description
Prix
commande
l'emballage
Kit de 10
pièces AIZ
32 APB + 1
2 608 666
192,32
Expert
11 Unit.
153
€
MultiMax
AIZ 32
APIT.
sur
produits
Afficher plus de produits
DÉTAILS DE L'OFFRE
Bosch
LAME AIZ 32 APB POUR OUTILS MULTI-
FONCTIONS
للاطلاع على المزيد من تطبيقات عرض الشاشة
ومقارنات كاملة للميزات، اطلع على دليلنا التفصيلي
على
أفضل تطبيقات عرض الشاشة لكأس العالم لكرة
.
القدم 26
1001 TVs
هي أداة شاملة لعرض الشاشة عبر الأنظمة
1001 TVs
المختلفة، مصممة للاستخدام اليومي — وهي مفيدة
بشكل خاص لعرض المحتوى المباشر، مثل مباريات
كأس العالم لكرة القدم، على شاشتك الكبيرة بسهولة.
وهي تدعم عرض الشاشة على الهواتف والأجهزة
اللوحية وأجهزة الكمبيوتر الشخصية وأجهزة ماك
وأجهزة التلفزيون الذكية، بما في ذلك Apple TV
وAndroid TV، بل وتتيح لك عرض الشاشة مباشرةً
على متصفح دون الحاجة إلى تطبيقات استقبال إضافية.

==================================================

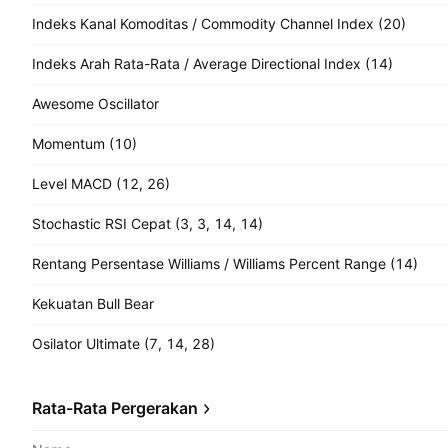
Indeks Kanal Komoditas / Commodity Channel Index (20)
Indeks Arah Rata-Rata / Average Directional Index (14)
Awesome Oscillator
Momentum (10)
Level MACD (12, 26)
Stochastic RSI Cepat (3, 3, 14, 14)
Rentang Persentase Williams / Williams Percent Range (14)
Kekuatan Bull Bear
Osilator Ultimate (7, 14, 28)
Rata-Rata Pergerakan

==================================================

Check each line of the entries for the string "Index". Copy the lines that have it.

## Exercise output
Indeks Kanal Komoditas / Commodity Channel Index (20)
Indeks Arah Rata-Rata / Average Directional Index (14)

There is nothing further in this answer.